Shipping firms face battle for survival in 2016

Shipping firms face battle for survival in 2016

Shipping companies that transport commodities such as coal, iron ore and grain face a painful year ahead, with only the strongest expected to weather a deepening crisis caused by tepid demand and a surplus of vessels for hire.

The predicament facing firms that ship commodities in large unpackaged amounts – known as dry bulk – is partly the result of slower coal and iron ore demand from leading global importer China in the second half of 2015.

Symeon Pariaros, chief administrative officer of Athens-run and New York-listed shipping firm Euroseas, said the outlook for the dry-bulk market was “very challenging.”

“Demand fundamentals are so weak. The Chinese economy, which is the main driver of dry bulk, is way below expectations,” he added.

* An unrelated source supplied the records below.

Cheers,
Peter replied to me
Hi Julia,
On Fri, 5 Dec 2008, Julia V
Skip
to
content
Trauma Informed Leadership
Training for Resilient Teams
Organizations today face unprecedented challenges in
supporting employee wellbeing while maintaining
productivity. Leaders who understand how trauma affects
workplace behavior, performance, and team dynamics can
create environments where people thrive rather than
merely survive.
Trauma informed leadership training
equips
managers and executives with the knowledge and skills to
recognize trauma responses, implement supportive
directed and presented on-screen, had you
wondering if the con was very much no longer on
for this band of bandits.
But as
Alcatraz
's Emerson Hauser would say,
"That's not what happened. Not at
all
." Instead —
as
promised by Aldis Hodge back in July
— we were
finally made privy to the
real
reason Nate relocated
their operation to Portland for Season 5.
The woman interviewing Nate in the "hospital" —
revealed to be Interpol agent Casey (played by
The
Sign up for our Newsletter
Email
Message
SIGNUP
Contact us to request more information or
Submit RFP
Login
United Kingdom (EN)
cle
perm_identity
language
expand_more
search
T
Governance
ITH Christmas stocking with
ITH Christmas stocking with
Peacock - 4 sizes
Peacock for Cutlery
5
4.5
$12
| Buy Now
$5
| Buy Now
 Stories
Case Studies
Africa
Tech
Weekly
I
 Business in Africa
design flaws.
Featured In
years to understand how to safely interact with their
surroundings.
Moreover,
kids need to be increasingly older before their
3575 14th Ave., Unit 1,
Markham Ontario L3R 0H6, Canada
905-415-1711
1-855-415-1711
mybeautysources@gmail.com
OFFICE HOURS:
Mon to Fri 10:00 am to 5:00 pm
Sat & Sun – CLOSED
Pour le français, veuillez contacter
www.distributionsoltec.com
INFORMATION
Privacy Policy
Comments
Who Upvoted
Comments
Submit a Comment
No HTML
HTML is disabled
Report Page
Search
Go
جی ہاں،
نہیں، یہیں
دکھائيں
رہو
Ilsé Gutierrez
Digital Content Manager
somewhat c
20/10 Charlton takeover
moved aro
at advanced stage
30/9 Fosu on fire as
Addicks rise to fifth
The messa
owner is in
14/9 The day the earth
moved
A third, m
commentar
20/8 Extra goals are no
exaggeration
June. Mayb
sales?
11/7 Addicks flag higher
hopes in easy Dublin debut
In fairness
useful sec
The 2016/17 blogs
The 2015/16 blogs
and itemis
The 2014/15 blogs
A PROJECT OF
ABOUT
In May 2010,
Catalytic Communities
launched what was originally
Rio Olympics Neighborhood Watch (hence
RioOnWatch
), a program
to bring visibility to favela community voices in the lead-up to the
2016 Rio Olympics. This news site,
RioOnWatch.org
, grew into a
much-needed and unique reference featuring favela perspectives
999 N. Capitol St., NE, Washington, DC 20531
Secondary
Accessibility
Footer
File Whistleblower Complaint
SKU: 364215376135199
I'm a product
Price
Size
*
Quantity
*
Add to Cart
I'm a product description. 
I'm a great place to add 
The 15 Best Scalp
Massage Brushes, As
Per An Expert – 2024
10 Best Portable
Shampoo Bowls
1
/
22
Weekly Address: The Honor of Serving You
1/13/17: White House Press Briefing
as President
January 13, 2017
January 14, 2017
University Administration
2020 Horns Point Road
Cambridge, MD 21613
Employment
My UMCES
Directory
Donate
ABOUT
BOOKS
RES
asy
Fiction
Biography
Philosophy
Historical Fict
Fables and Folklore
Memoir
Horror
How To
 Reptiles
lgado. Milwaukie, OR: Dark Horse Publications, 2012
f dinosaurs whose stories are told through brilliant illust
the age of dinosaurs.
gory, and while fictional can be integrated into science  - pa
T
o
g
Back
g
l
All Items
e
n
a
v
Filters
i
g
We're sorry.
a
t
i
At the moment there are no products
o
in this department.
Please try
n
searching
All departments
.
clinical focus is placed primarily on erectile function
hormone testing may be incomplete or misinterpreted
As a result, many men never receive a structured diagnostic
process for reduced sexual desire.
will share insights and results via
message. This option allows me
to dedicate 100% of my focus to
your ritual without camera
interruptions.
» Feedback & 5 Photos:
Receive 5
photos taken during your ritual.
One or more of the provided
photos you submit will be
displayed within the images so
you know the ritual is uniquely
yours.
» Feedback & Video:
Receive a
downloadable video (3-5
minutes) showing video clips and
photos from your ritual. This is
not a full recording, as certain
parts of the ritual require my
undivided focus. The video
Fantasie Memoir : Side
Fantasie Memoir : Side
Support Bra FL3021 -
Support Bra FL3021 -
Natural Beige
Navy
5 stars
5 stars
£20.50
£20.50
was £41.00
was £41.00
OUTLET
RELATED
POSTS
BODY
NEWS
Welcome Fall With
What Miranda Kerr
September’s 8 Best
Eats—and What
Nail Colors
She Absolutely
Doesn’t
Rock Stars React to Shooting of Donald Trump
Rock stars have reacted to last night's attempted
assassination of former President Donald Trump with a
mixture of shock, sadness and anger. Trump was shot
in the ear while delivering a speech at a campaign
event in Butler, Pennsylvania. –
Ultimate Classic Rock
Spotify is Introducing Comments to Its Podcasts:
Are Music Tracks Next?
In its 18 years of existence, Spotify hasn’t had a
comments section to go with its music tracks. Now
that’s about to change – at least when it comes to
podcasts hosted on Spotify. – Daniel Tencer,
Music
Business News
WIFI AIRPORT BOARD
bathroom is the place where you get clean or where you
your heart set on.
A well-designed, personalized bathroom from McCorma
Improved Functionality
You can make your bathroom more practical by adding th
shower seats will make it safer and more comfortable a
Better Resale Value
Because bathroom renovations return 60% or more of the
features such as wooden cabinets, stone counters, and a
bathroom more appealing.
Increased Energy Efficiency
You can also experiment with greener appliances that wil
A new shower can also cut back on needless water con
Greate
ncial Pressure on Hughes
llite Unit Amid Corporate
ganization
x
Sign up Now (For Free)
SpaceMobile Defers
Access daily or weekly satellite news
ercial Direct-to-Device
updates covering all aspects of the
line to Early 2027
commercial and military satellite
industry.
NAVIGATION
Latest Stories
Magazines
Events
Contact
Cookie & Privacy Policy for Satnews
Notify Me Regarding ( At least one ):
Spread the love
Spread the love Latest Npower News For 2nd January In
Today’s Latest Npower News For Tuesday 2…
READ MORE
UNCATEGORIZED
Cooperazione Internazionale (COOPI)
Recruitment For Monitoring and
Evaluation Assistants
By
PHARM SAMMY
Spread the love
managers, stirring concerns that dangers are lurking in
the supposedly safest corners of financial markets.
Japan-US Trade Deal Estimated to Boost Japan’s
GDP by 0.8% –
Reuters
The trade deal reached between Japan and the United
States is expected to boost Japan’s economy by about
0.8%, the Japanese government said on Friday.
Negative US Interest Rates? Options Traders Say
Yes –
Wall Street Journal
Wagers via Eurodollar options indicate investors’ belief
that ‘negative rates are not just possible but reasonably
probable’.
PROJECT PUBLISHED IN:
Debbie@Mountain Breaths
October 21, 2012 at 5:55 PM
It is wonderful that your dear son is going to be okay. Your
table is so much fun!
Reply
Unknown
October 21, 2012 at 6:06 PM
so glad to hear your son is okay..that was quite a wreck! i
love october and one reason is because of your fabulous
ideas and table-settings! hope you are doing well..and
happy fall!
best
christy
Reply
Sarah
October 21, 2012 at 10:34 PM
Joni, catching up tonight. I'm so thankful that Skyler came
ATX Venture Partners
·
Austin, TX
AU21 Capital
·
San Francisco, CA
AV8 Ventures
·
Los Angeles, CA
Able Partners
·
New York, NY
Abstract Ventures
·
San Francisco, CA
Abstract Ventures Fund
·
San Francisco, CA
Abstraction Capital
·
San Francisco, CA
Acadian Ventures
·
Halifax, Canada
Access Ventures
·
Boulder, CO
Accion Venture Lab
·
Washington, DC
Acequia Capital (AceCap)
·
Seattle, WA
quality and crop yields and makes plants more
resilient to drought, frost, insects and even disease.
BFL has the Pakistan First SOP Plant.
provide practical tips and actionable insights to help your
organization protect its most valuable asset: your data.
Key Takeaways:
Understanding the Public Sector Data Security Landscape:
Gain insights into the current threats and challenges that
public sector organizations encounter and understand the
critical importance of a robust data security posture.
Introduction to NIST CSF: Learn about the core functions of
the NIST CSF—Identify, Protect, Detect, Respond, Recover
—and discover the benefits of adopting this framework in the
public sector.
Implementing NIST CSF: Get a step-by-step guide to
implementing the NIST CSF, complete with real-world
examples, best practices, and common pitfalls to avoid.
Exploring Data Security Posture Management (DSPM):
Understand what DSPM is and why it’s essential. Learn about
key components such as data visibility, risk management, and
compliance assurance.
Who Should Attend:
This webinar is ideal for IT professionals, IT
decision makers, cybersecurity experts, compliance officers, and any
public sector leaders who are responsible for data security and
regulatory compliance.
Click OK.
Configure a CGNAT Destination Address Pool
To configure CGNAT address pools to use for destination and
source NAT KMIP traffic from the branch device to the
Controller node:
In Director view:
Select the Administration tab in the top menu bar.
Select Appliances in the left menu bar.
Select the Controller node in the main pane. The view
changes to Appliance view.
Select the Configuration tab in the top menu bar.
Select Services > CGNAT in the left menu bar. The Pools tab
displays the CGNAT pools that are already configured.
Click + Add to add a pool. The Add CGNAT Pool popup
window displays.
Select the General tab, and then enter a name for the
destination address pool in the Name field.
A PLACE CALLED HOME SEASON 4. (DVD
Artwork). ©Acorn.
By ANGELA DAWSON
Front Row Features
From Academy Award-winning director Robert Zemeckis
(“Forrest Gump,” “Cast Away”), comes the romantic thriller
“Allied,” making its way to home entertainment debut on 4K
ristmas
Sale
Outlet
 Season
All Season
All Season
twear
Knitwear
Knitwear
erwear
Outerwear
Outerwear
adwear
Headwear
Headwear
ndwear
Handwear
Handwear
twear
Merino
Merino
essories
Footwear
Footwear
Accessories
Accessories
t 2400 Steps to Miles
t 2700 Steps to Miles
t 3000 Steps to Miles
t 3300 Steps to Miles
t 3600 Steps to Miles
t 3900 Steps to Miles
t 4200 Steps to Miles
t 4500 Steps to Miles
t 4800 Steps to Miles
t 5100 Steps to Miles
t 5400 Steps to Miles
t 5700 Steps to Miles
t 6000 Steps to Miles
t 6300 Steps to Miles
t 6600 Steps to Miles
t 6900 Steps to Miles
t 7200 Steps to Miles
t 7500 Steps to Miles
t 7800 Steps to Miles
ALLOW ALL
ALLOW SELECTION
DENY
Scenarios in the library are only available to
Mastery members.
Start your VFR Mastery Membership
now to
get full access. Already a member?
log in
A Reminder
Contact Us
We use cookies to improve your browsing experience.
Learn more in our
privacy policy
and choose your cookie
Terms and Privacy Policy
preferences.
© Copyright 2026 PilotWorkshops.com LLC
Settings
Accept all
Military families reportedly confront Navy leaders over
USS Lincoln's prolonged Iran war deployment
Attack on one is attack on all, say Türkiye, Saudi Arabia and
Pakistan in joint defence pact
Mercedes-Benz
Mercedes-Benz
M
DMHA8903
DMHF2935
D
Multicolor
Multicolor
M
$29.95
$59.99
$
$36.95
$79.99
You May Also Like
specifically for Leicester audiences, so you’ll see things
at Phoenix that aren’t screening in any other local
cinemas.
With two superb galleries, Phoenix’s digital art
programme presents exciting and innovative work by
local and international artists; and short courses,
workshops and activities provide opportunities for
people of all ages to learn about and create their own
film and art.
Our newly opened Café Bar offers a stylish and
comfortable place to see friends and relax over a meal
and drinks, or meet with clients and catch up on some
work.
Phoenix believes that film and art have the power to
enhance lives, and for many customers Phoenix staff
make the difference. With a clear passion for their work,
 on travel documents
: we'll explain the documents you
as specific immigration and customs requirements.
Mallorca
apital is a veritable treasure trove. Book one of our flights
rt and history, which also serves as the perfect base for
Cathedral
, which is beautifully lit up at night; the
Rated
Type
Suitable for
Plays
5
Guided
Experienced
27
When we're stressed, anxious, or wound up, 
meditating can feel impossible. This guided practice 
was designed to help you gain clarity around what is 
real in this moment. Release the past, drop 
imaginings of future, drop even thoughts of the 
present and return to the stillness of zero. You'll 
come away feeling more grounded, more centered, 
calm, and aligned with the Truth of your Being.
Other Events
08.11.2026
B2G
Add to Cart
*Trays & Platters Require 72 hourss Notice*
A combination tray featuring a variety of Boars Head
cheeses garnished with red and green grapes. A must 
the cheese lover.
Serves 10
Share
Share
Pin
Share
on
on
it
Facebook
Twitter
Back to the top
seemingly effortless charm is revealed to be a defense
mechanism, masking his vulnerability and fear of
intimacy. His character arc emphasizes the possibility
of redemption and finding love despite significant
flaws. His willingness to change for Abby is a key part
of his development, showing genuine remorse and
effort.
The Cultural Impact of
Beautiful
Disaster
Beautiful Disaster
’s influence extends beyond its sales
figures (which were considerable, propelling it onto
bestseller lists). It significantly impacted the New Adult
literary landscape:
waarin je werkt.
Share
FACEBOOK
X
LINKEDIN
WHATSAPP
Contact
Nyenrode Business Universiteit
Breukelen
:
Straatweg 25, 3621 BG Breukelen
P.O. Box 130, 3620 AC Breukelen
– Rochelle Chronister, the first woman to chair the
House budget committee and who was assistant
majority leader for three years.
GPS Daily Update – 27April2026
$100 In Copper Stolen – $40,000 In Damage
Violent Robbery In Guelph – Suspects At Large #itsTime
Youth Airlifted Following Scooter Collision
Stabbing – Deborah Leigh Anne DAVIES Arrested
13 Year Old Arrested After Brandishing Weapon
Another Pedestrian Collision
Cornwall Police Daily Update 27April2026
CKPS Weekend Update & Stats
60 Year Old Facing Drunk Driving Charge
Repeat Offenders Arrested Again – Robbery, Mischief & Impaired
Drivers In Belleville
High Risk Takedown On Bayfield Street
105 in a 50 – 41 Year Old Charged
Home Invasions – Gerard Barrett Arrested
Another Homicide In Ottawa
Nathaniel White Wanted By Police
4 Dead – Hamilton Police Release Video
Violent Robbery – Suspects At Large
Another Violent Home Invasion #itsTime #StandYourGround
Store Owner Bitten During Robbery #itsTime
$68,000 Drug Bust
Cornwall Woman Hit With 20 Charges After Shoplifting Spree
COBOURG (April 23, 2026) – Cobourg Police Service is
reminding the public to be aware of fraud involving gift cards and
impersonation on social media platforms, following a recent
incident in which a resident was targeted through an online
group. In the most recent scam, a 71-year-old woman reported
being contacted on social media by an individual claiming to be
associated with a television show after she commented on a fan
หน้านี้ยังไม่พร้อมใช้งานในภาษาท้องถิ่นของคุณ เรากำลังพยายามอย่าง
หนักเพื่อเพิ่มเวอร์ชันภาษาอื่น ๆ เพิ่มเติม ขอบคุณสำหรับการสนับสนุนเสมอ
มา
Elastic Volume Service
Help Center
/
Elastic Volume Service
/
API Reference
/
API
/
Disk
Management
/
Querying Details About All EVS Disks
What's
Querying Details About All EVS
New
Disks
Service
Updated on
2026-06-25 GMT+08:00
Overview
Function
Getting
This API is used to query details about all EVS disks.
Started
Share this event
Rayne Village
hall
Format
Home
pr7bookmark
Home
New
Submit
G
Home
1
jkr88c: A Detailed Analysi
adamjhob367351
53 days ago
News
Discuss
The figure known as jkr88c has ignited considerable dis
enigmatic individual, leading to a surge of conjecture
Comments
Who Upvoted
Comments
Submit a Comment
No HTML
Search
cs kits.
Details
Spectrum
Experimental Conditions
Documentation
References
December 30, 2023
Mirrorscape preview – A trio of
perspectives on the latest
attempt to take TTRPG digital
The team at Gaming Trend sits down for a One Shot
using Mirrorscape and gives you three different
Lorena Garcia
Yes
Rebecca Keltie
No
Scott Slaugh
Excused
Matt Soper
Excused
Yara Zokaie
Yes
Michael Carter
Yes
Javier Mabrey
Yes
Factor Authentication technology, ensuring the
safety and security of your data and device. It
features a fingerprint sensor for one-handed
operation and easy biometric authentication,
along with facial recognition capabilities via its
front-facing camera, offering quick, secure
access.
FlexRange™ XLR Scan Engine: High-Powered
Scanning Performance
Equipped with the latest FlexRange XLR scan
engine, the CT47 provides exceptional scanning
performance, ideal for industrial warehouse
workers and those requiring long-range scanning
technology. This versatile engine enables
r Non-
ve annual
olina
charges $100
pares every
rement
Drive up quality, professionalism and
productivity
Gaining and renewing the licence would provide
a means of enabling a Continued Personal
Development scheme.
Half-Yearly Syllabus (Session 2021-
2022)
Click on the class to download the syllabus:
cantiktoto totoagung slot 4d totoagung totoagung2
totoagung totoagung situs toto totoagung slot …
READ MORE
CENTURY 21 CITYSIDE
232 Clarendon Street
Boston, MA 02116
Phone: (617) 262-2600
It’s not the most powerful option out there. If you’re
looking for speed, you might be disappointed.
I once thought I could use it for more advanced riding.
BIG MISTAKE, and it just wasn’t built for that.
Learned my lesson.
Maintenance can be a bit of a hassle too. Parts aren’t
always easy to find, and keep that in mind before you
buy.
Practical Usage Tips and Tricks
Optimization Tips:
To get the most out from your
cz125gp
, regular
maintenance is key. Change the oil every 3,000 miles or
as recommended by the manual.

“Only companies with very strong balance sheets will get through this storm.”

“The state of the dry-bulk market especially indicates that economies worldwide are likely to stay weak, much to the disappointment of central banks… FX traders, miners, steel makers, trading houses, and commodity economies,” said Basil Karatzas, head of New York consultancy and brokerage Karatzas Marine Advisors & Co.

Ratings agency Fitch downgraded the shipping sector to negative, from stable, this month due to slowing global trade and an economic slowdown in emerging markets, adding that dry bulk would remain under pressure.